From the Sarbanes-Oxley Act to Dodd-Frank, US lawmakers and regulators have spent much of the past two decades setting more (and tougher) requirements for boards, and there’s no reason to expect things will get easier going forward.
The US Securities and Exchange Commission expects boards to play the role of management watchdog. That job includes everything from basic financial reporting and risk-management oversight to setting the right cultural “tone-at-the-top” to overseeing and monitoring cybersecurity efforts. In just the past year, it has issued dozens of orders penalizing companies for cybersecurity missteps.
Other regulatory agencies can get in on the action as well.

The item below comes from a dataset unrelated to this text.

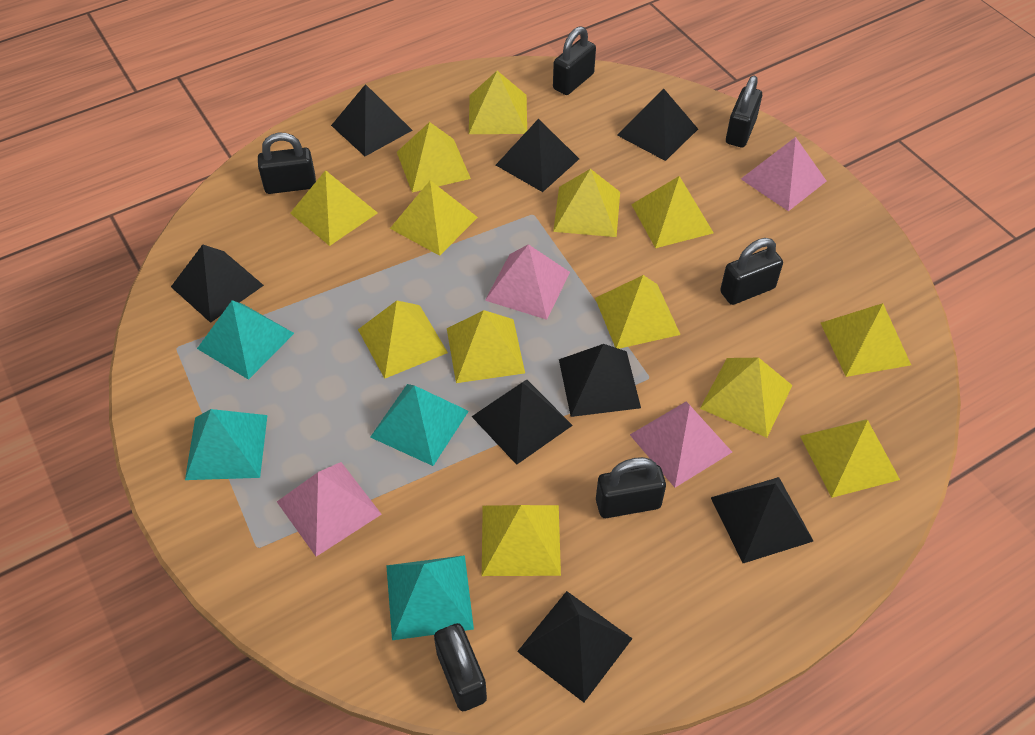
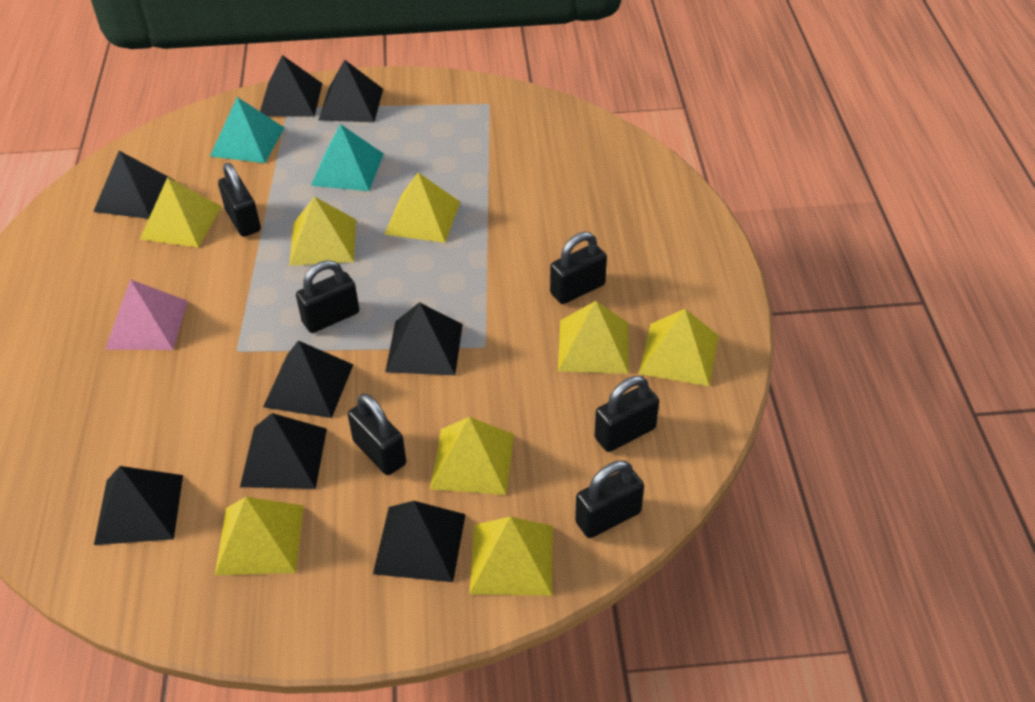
pink pyramid: [277,462,382,557] [485,244,570,320] [630,401,732,488] [741,137,827,211] = 4 -> [105,279,188,350] = 1
turquoise pyramid: [185,409,267,480] [197,300,294,380] [370,384,469,466] [386,555,474,640] = 4 -> [210,97,285,163] [311,124,384,191] = 2
yellow pyramid: [290,170,378,246] [358,301,448,379] [390,180,478,256] [397,122,471,193] [447,310,525,383] [469,71,527,134] [482,505,561,576] [553,169,620,237] [595,275,681,349] [631,176,714,248] [700,358,793,438] [800,419,900,498] [821,303,911,377] = 13 -> [140,177,222,247] [215,497,304,576] [289,196,356,266] [384,173,460,243] [430,417,514,495] [470,517,553,596] [558,301,629,374] [639,309,719,386] = 8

In one notable example, the Federal Reserve Board, a banking regulator, imposed growth limits on Wells Fargo until the governance and risk-management processes deemed responsible for its phony-account scandal are fixed—and forced the Wells board to replace four directors.
The same applies in virtually every other market, where governance codes and responsibilities are constantly being revised and updated.
Sarbanes-Oxley and Dodd-Frank set new standards for boardroom independence and accountability. A corporate failing can also lead to more direct lawmaker scrutiny of the board’s actions and response—especially if it involves the public. Wells Fargo’s phony-account scandal, Equifax’s data breach, and Mylan’s exorbitant price hikes on EpiPens all led to the top brass being hauled before a high-profile congressional committee.
Don’t underestimate the power of political grandstanding when it comes to the board. The latest legislative effort—the Accountable Capitalism Act introduced last August by US senator Elizabeth Warren—would make all corporations with annual revenue of more than $1 billion subject to a federal governance regime. Among other things, the bill would mandate that at least 40% of directors be elected by employees and that boards consider the interests of all stakeholders—including employees, customers, suppliers, and communities—not just shareholders.
State legislatures are getting in on the act as well. In one of the more noteworthy efforts, California in 2018 passed a law requiring that all boards of public companies headquartered in the state include at least one woman.